» **WHAT YOU ARE ASKED TO DO**
Nothing but the data below, returned exactly, should appear in the answer.

(Stored entries)
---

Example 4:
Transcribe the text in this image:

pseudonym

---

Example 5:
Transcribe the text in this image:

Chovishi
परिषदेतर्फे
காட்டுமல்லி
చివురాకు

» **COMPLETED EXERCISE**
---

Example 4:
Transcribe the text in this image:

pseudonym

---

Example 5:
Transcribe the text in this image:

Chovishi
परिषदेतर्फे
காட்டுமல்லி
చివురాకు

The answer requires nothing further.